SESIAPA suku Jawa yang lahir dan besar di Kota Medan,  pasti akan menyebut Gudeg Jogja seperti kolak, terasa sangat manis. Lidah manusia terkondisikan oleh kebiasaan makanan yang dikonsumsinya. Artinya, di mana seseorang tinggal, di sana cita rasa indra pencerapannya terbentuk.

Fakta bahwa manusia bergerak, bermigrasi dan pergi jauh, hingga rasa rindu kampung halamannya adalah sebuah kenyataan. Selain keluarga, tentu kerinduan yang utama adalah makanan khas dari kampung halamannya.

Makanan kampung halaman adalah ibu bagi semua anak. Makanan kampung halaman adalah lembar-lembar kerinduan; pada sanak saudara, pada kawan sepermainan, pada suasana kampung; ketika seorang perantau merasakan derita hidup dan bahkan ketika merasakan kebahagiaan.

Ilham, pekerja asing di Arab Saudi asal Mandailing Natal, malam itu menitikkan air mata bahagia ketika istrinya memasakkan ikan teri medan yang dibawa teman kerjanya. Ia merasakan dirinya berada di kampung halamannya.

Dhani, mahasiswa di Norwegia asal Kebumen, menikmati tempe goreng sambil terpejam pada acara makan bersama di KBRI Oslo dalam rangka peringatan HUT Kemerdekaan RI. Ia teringat tempe goreng yang dulu tiap hari dibuatkan oleh ibunya. Ia ingat kampung dan rindunya terbayar dalam tiap gigitan tempe goreng itu.

Felix, anak Papua di Pekanbaru, tanpa malu-malu menghabiskan 2 piring papeda ketika dijamu oleh Pak Fransiskus yang juga perantau asal Sorong. Binar matanya cukup untuk menyampaikan rasa rindu yang dalam kepada kampung halaman dan keluarganya nun jauh di sana.

Upaya pengiriman makanan dari kampung halaman hanya bisa pada jenis makanan tertentu yang digoreng atau dipanggang, sementara makanan tradisional yang dirindukan sulit dikirim jauh dan lama. Permasalahan tentang makanan adalah daya tahannya, baik cita rasa dan kualitasnya. Apalagi umumnya makanan tradisional dimasak menggunakan kuah atau santan.

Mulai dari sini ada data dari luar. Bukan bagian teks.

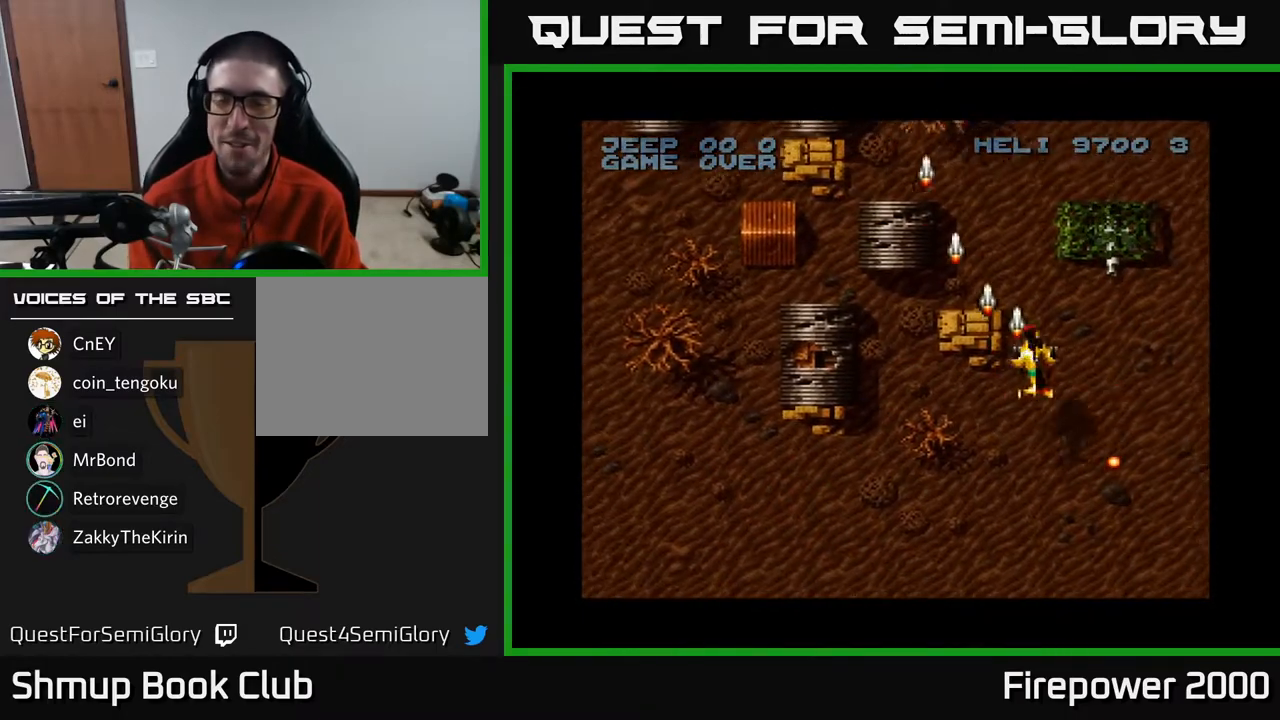
{"buttons": ["A", "DPAD_DOWN"], "left_stick": "center", "right_stick": "center", "events": [[200, "DPAD_DOWN", "down"], [200, "DPAD_RIGHT", "up"]]}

Makanan Tradisional dalam Kaleng

Adalah Jatu Dwi Kumalasari, generasi ke 4 yang menjalankan usaha rumah makan Gudeg Bu Tjitro di Jogjakarta.

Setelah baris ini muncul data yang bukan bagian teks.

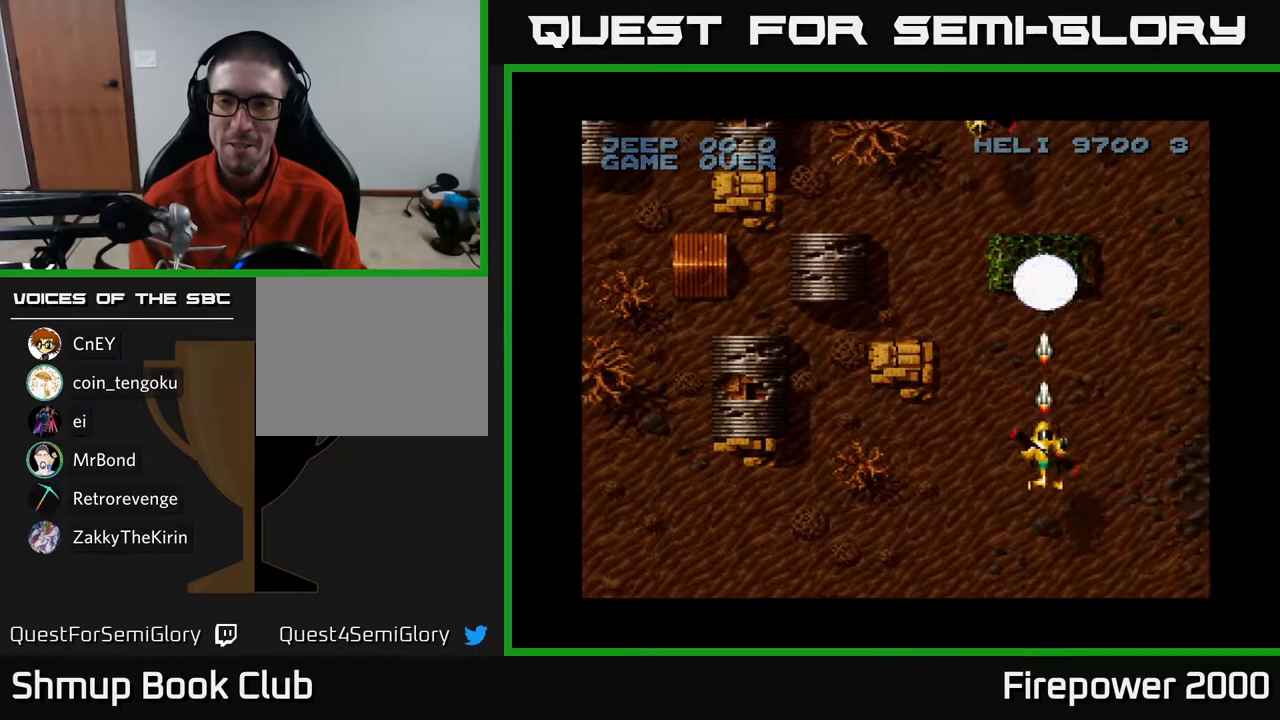
{"buttons": ["A", "DPAD_UP", "DPAD_RIGHT"], "left_stick": "center", "right_stick": "center", "events": [[300, "DPAD_DOWN", "up"], [317, "DPAD_LEFT", "down"], [417, "DPAD_UP", "down"], [483, "DPAD_LEFT", "up"], [500, "DPAD_RIGHT", "down"]]}
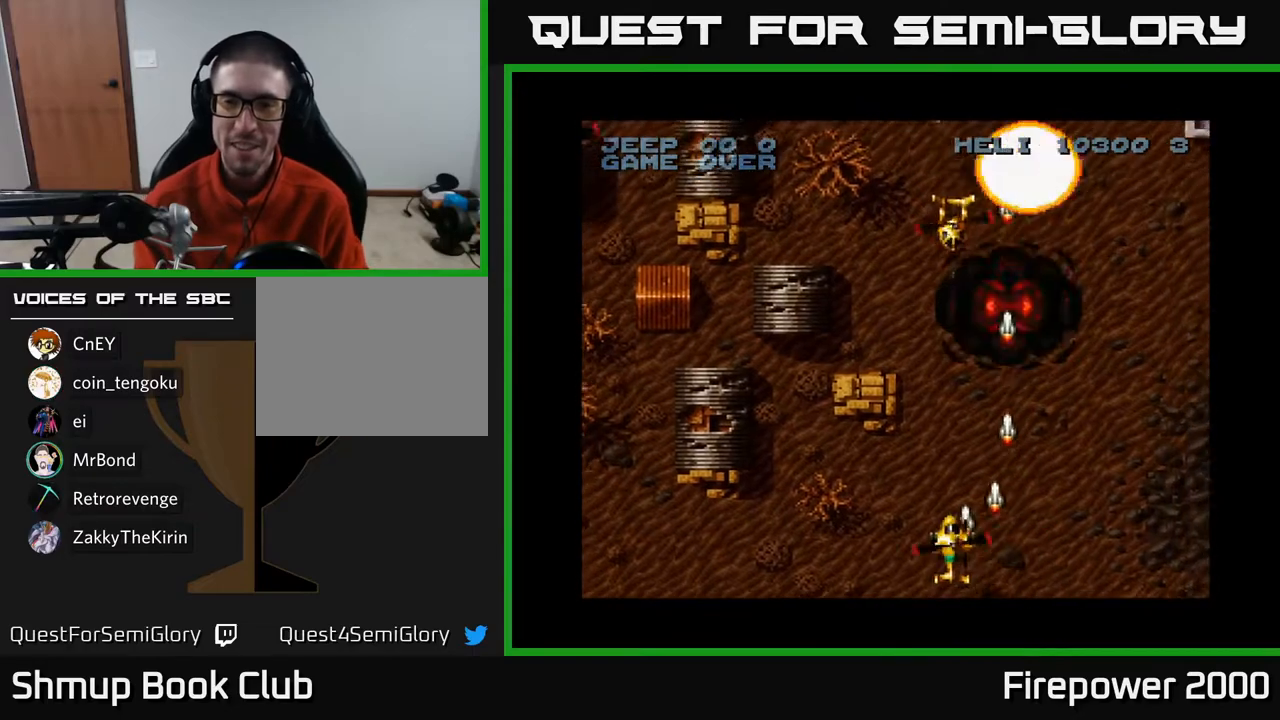
{"buttons": ["A", "DPAD_LEFT"], "left_stick": "center", "right_stick": "center", "events": [[50, "DPAD_UP", "up"], [350, "DPAD_RIGHT", "up"], [383, "DPAD_LEFT", "down"]]}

Gudeg Bu Citro dimulai pada tahun 1925, dan banyak mahasiswa asal luar kota yang sudah mengenalnya.

Merespon permintaan pasar luar daerah yang rindu gudegnya, pada akhir 2008 ia bersama LIPI mengembangkan konsep pengemasan gudeg dalam kaleng. Dan hari ini Gudeg Kaleng Bu Tjitro Jogja sudah tersebar ke seluruh penjuru. Konon produksi gudeg kaleng ini selalu kewalahan memenuhi banyaknya permintaan.

Siapa yang tidak kenal Rendang Minang? Masakan yang masuk kategori ter-lezat di dunia.

Menjawab permintaan pasar, PT Langit Cerah Sukses (LCS) sejak tahun 2010 memproduksi rendang dalam kaleng dengan merek Karissa.

"Rendang Karissa diproduksi untuk memudahkan para penggemar rendang menikmati masakan tanpa terhalang jarak dan waktu," kata Tania Ismir, kepala pemasaran PT LCS.

Jemaah haji dan umroh banyak yang membawa makanan ini untuk menjaga selera makannya di negeri orang yang jauh.

Sate Kerang Medan

Adalah Hendri, generasi ke-2 usaha mie ayam H. Mahmud yang legendaris di Kota Medan. Merespons komentar tamu-tamu atas lezatnya sate kerang di outletnya. Kini ia sedang dalam tahap uji kelayakan mengemas sate kerangnya dalam kaleng.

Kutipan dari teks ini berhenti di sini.